WHAT TO DO =
1. According to the text on California's residential solar market, how much residential solar PV capacity has been installed under the California Solar Initiative since 2007?
2. Copy word for word the part of the text on California's residential solar market between "Who sells residential" and "of this market.", inclusive.

+++ PAGE TEXT +++

Who sells residential solar photovoltaic systems (PV) in California? How many companies operate in this market?  What fraction of the market is controlled by the largest companies? How is this changing over time? In today’s post we look at data from the California Solar Initiative (CSI) to better understand the structure of this market.

Since 2007, 1.9GW of residential solar PV capacity have been installed under the California Solar Initiative. One of the truly laudable features of the CSI program is that data from the program has always been made publicly available. This has given market participants an unprecedented view into the market and spurred innovative research like the paper Severin Borenstein blogged about two weeks ago. For today’s post, we used the CSI data to look at the spectrum of companies working in this market.

Market Share by Company, Top 30 Companies 2013top30

We first looked at market share by company in 2013. The first thing that becomes apparent when looking closer at the CSI data is the high degree of fragmentation in this market. The largest firm, SolarCity, sold almost 18% of all installations in 2013, but after that market share falls precipitously. The top five companies together account for only about 40% of the market and beyond Solar City and Verengo at 9%, no other company comes close to having a double-digit market share.

+++ RECORDED DATA +++

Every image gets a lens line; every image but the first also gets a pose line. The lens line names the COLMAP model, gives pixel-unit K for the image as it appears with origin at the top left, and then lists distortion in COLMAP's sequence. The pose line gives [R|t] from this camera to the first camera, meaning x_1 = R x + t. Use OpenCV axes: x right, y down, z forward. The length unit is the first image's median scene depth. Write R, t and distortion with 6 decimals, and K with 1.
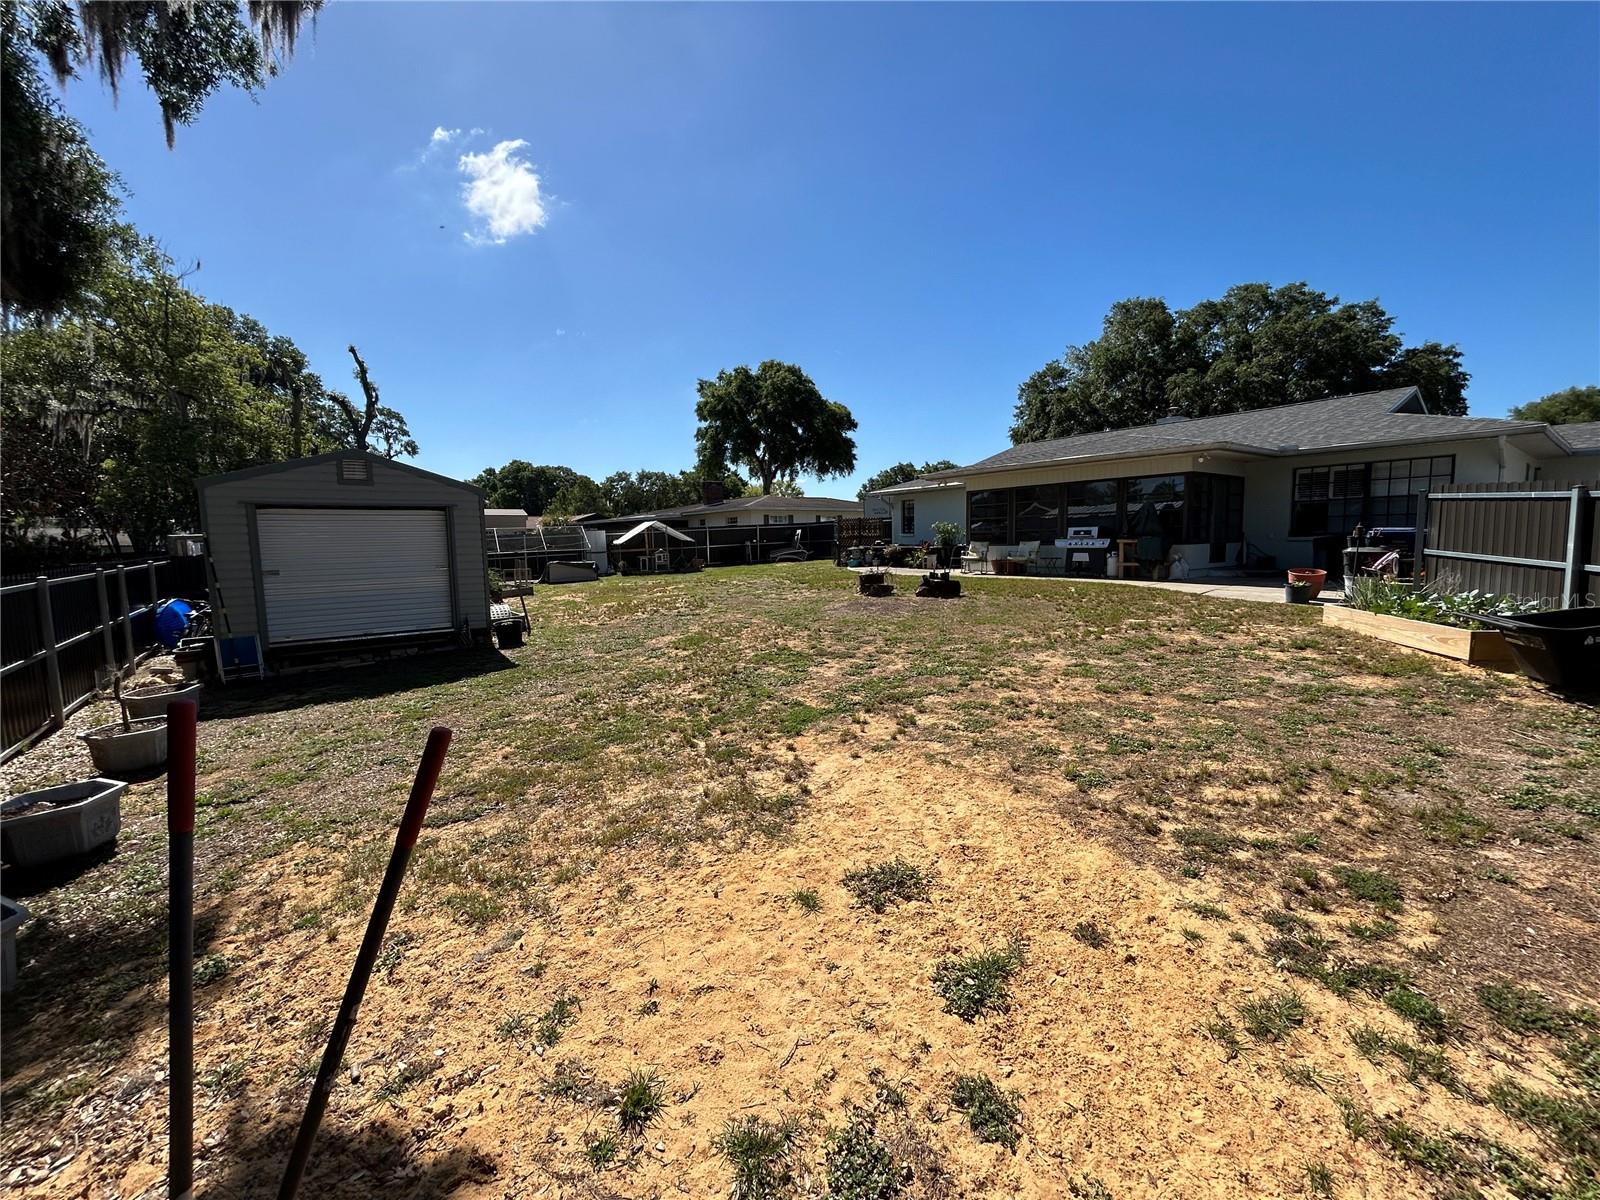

+++

ANSWERS PER TASK =
1. 1.9GW

2.
Who sells residential solar photovoltaic systems (PV) in California? How many companies operate in this market?  What fraction of the market is controlled by the largest companies? How is this changing over time? In today’s post we look at data from the California Solar Initiative (CSI) to better understand the structure of this market.